Although white asparagus can be griddled I prefer to preserve the colour by roasting it instead. Rinse the asparagus spears, trim the ends and peel them as described above. Line a roasting tray with foil or baking paper and arrange the prepared spears on top, drizzle with oil oil, sprinkle with salt and pepper, throw in a couple of peeled cloves of garlic and roast for 10-15 minutes, depending on the thickness. Squeeze over some lemon juice and top with shavings of fresh parmesan or Pecorino. Delicious.

Asparagus with prawns

Asparagus with egg and prawns

For a party I am not keen on cold asparagus.

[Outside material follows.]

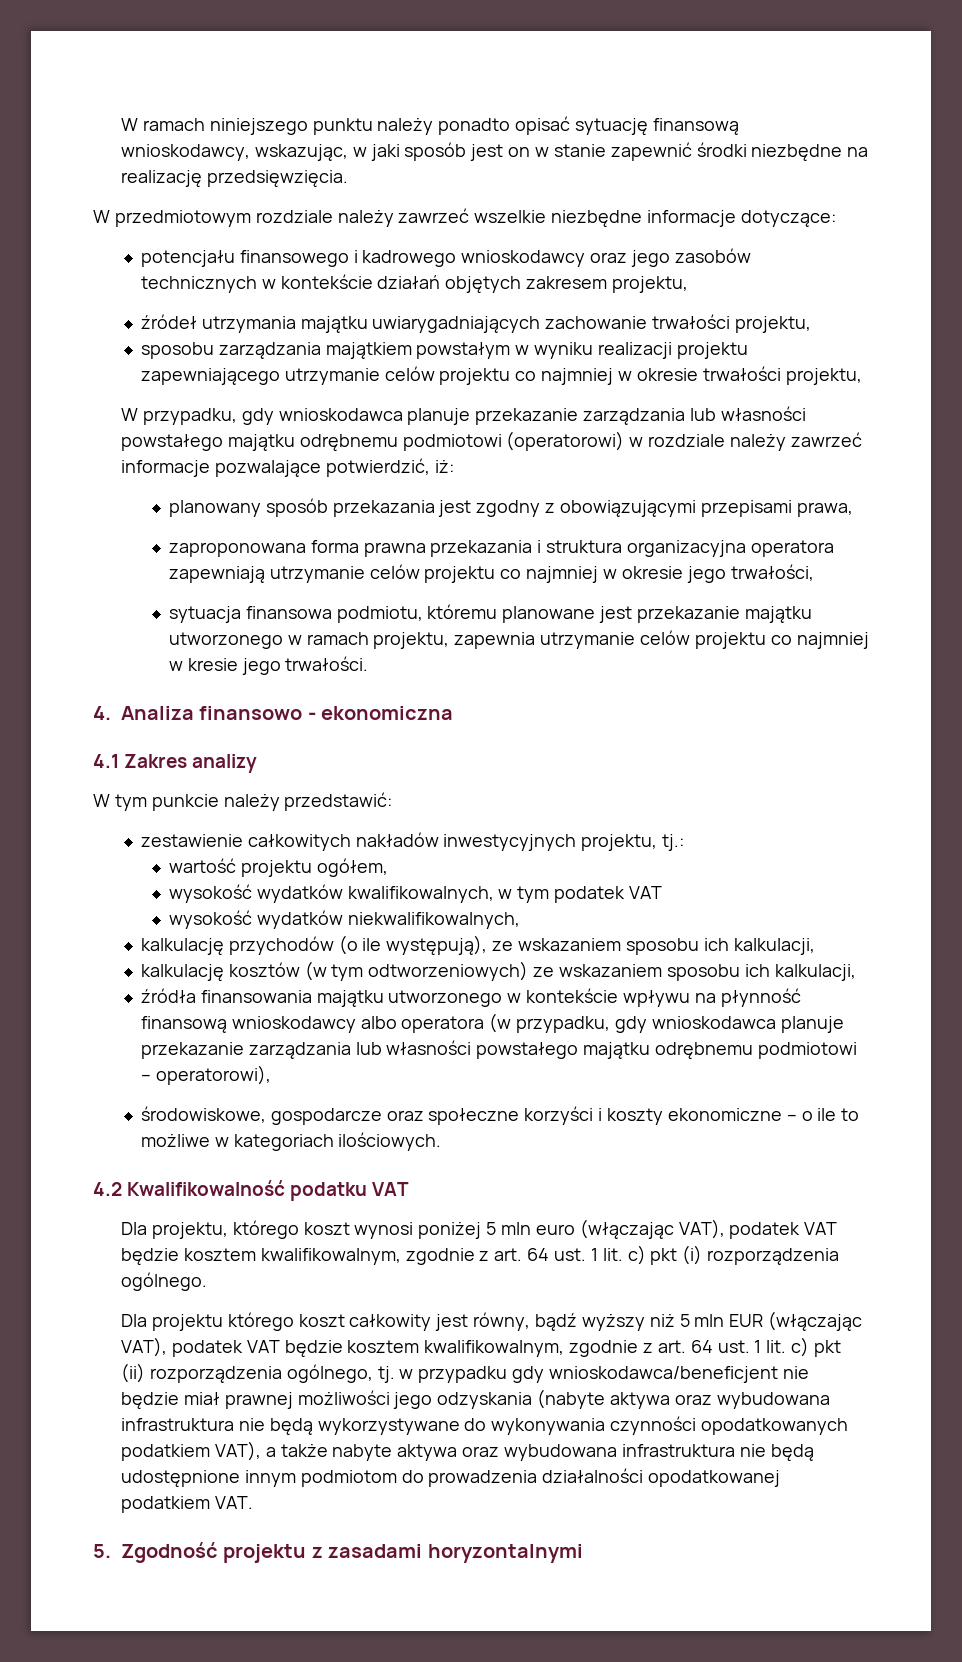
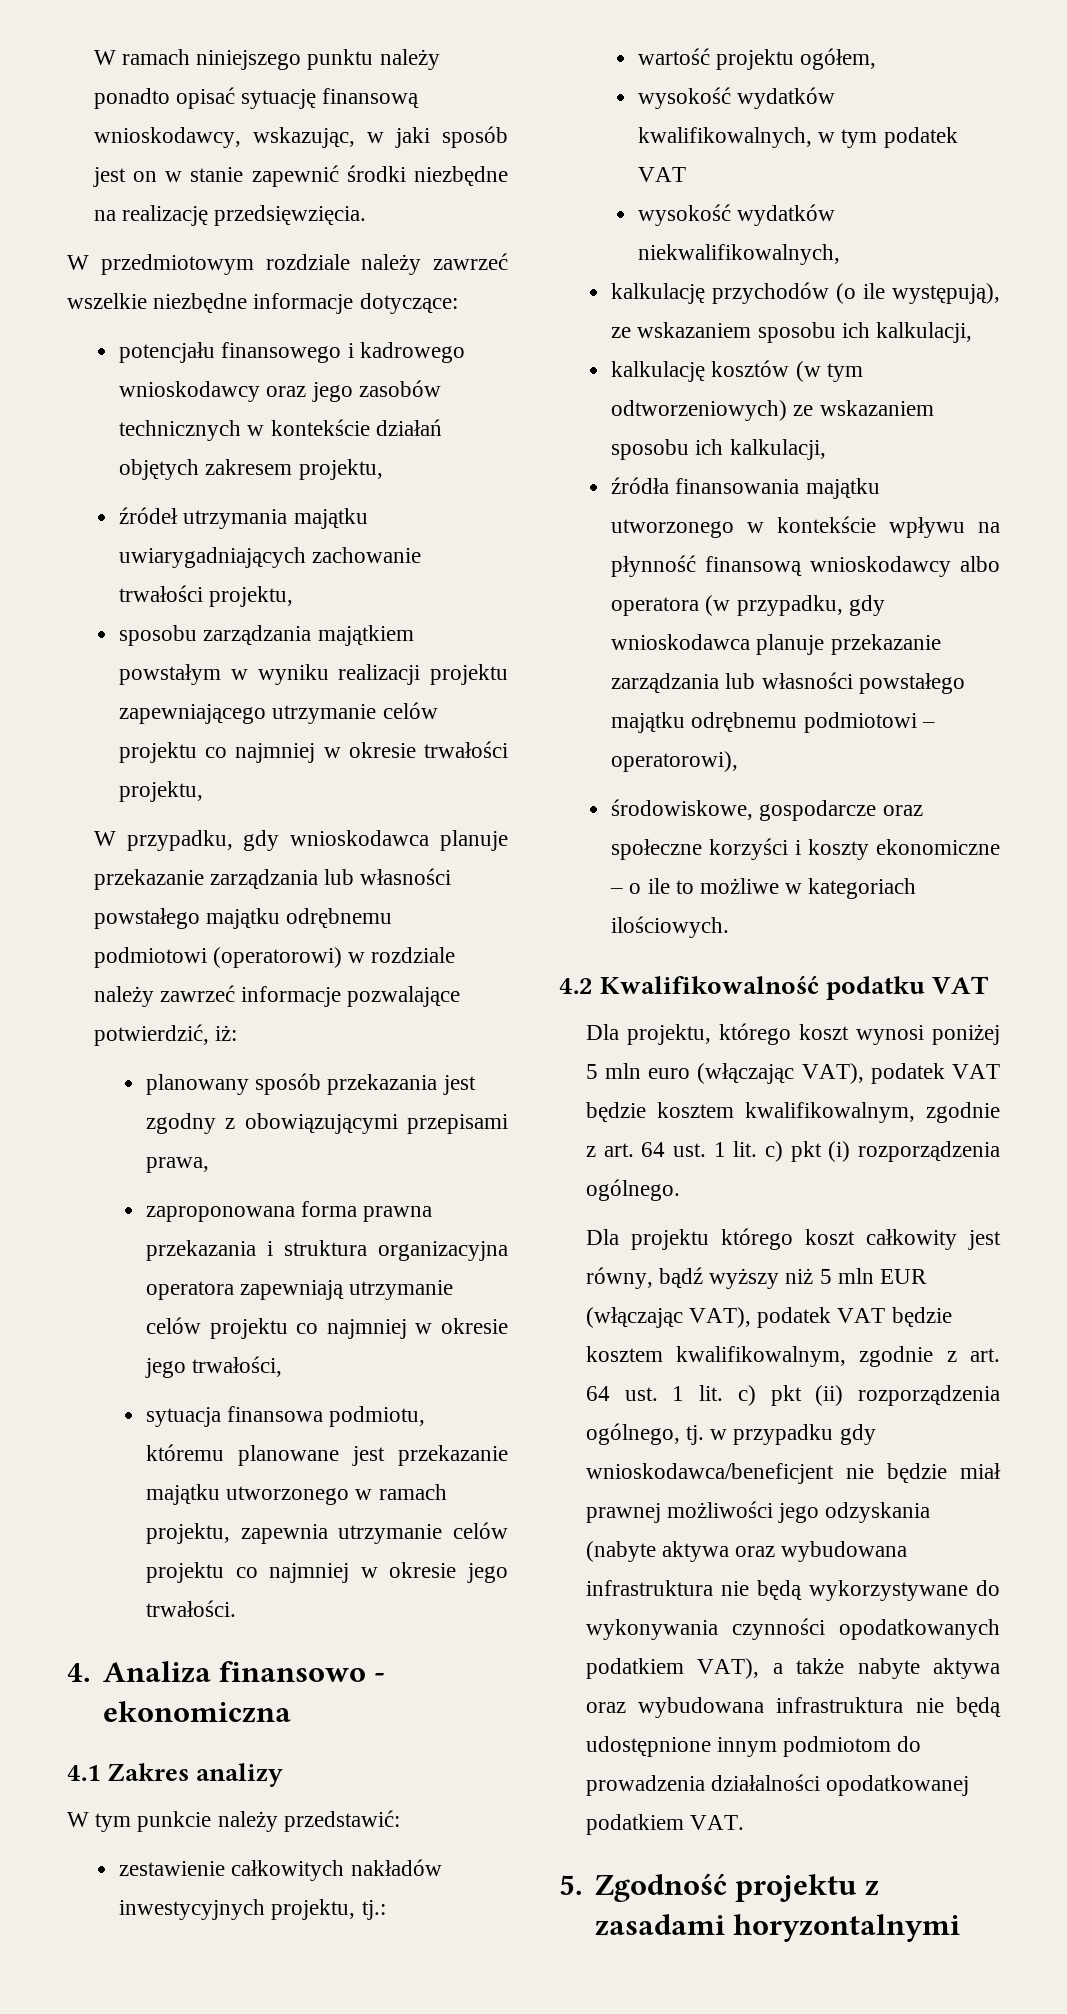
[187,658,238,671] kresie -> [389,1562,457,1578] okresie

It just isn't the same once cold so I prefer to make sparrismousse med räkor med dill (asparagus mousse with prawns and dill) instead. The mousse can even be made a day or two in advance and just finished off before guests arrive.

Crispy baked asparagus

Crispy baked asparagus with lemon mayonnaise

Krispigt bakad sparris med Västerbottensost (crispy baked asparagus with Västerbottensost) makes a wonderful and easy starter, tapas or addition to a buffet. It can be made with Parmesan, instead of Västerbottensost, if you prefer. Serve it with some lovely lemony mayonnaise and you will have a wonderful treat.

Asparagus soup

White asparagus soup garnished with fresh herbs and chive flowers

Sparrissoppa (asparagus soup) used to be a Sunday special and was often served as a starter at confirmations and weddings during the asparagus season. Traditionally it was made with white asparagus, but it can also be made with green asparagus.

Asparagus and smoked salmon tart

Asparagus and smoked salmon tart

Sparrispaj med rökt lax (asparagus and smoked salmon tart) is an attractive and delicious spring tart which is well worth making when locally grown asparagus is at its best.

Asparagus in salads

Prawn cocktail garnished with asparagus spears

Asparagus can be added to many other dishes, either as a garnish or as an addition to a nice salad. Asparagus spears also go particularly well with some lovely waxy new potatoes, melted butter or vinaigrette and herbs: fantastic.